_Task objective:_
Copy the full listing below word for word, changing nothing.

(Stored records)

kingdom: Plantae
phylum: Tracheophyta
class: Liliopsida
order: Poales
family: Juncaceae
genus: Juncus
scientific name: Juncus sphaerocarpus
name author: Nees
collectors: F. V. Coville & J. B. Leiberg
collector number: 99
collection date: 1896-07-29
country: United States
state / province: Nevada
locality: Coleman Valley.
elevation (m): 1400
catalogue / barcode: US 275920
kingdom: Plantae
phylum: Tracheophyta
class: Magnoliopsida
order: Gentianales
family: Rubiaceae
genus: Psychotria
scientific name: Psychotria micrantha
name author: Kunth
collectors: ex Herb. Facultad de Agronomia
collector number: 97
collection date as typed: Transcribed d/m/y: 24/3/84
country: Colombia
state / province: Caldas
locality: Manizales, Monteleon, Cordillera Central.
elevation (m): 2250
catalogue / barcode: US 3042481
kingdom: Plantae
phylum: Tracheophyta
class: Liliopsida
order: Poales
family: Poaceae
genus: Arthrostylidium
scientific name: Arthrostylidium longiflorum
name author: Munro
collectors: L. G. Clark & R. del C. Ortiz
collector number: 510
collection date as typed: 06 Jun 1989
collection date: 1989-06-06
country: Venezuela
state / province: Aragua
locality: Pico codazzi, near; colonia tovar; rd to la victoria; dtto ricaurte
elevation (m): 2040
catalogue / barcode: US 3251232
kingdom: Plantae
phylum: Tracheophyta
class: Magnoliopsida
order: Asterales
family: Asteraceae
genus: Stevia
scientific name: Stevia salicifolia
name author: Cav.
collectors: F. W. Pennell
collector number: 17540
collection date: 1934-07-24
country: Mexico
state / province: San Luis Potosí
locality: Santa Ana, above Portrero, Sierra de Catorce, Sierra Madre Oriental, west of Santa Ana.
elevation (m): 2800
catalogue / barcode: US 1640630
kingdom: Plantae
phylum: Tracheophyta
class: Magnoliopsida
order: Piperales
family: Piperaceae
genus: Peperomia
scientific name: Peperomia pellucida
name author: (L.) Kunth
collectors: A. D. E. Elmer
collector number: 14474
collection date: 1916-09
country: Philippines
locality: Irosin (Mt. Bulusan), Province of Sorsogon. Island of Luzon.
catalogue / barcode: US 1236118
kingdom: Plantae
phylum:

_The response:_
kingdom: Plantae
phylum: Tracheophyta
class: Liliopsida
order: Poales
family: Juncaceae
genus: Juncus
scientific name: Juncus sphaerocarpus
name author: Nees
collectors: F. V. Coville & J. B. Leiberg
collector number: 99
collection date: 1896-07-29
country: United States
state / province: Nevada
locality: Coleman Valley.
elevation (m): 1400
catalogue / barcode: US 275920
kingdom: Plantae
phylum: Tracheophyta
class: Magnoliopsida
order: Gentianales
family: Rubiaceae
genus: Psychotria
scientific name: Psychotria micrantha
name author: Kunth
collectors: ex Herb. Facultad de Agronomia
collector number: 97
collection date as typed: Transcribed d/m/y: 24/3/84
country: Colombia
state / province: Caldas
locality: Manizales, Monteleon, Cordillera Central.
elevation (m): 2250
catalogue / barcode: US 3042481
kingdom: Plantae
phylum: Tracheophyta
class: Liliopsida
order: Poales
family: Poaceae
genus: Arthrostylidium
scientific name: Arthrostylidium longiflorum
name author: Munro
collectors: L. G. Clark & R. del C. Ortiz
collector number: 510
collection date as typed: 06 Jun 1989
collection date: 1989-06-06
country: Venezuela
state / province: Aragua
locality: Pico codazzi, near; colonia tovar; rd to la victoria; dtto ricaurte
elevation (m): 2040
catalogue / barcode: US 3251232
kingdom: Plantae
phylum: Tracheophyta
class: Magnoliopsida
order: Asterales
family: Asteraceae
genus: Stevia
scientific name: Stevia salicifolia
name author: Cav.
collectors: F. W. Pennell
collector number: 17540
collection date: 1934-07-24
country: Mexico
state / province: San Luis Potosí
locality: Santa Ana, above Portrero, Sierra de Catorce, Sierra Madre Oriental, west of Santa Ana.
elevation (m): 2800
catalogue / barcode: US 1640630
kingdom: Plantae
phylum: Tracheophyta
class: Magnoliopsida
order: Piperales
family: Piperaceae
genus: Peperomia
scientific name: Peperomia pellucida
name author: (L.) Kunth
collectors: A. D. E. Elmer
collector number: 14474
collection date: 1916-09
country: Philippines
locality: Irosin (Mt. Bulusan), Province of Sorsogon. Island of Luzon.
catalogue / barcode: US 1236118
kingdom: Plantae
phylum:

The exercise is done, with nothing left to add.